RISOTTO, A GENERAL RECIPE
For the recipe above, substitute sliced mushrooms, asparagus, peas, seafood, chicken, or almost any vegetable.I like to add a cup of white wine just before the first ladles of broth. You can substitute beef or vegetable broth for the chicken broth. The more you cook this dish, the more you will enjoy preparing it.
I think the secret is the temperature of the burner. When the risotto is cooked on too low a heat, it becomes mushy. If you stand by the pan and make sure the bottom of the pan is never dry, moving your spoon under the rice and across the pan, making sure there is always liquid in the pan, you will be a success. The process should take less than twenty minutes, and it is worth every minute. Bravo!
PASTA, HOME MADE
Knead the dough for ten to fifteen minutes, until it is smooth, firm, and quite elastic. Don't skimp on the kneading or the dough will tear while you're rolling it out.

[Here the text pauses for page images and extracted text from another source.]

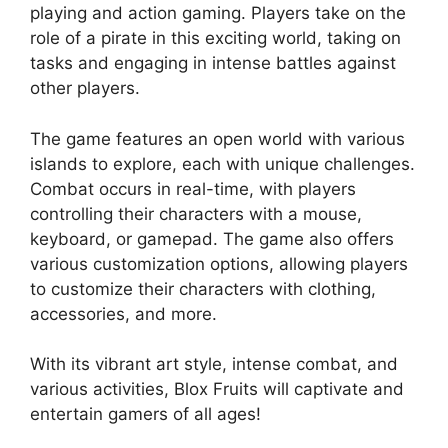
playing and action gaming. Players take on the
role of a pirate in this exciting world, taking on
tasks and engaging in intense battles against
other players.
The game features an open world with various
islands to explore, each with unique challenges.
Combat occurs in real-time, with players
controlling their characters with a mouse,
keyboard, or gamepad. The game also offers
various customization options, allowing players
to customize their characters with clothing,
accessories, and more.
With its vibrant art style, intense combat, and
various activities, Blox Fruits will captivate and
entertain gamers of all ages!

You are now ready for the hard part: separate the dough into two pieces. Flour your work surface and start to roll out the dough, rolling from the middle, flipping it occasionally, and flouring it as necessary to keep it from sticking.
To keep the sheet from breaking, once it has reached a certain size, roll it up around the rolling pin and then invert the rolling pin. You can, as you are unrolling the sheet, gently stretch it by holding the unrolled part firm and pulling gently away with the rolling pin.
Keep on flipping and rolling till you have a sheet that's almost transparent -- as thin as a dime, or thinner, if you can manage it (the pasta will almost double in thickness while cooking).
Once you've rolled out the sheet, either use it to make stuffed pasta such as ravioli or tortellini, for lasagna, or cut it into strips. If you choose the latter course the easiest thing to do is roll the sheet of dough up into a tube, then slice the tube into rounds of the desired width and unroll them so the strands come free; set them to dry on a rack or between two chair backs, supported by a towel (you often see this in the country). Roll out the second piece and cut it as you did the first.
Cook the pasta in salted, boiling water. Since it's fresh, it will cook in three to five minutes. Soft wheat flour has much less gluten than the durum wheat used in commercially prepared dry pastas, and will become flabby if it overcooks.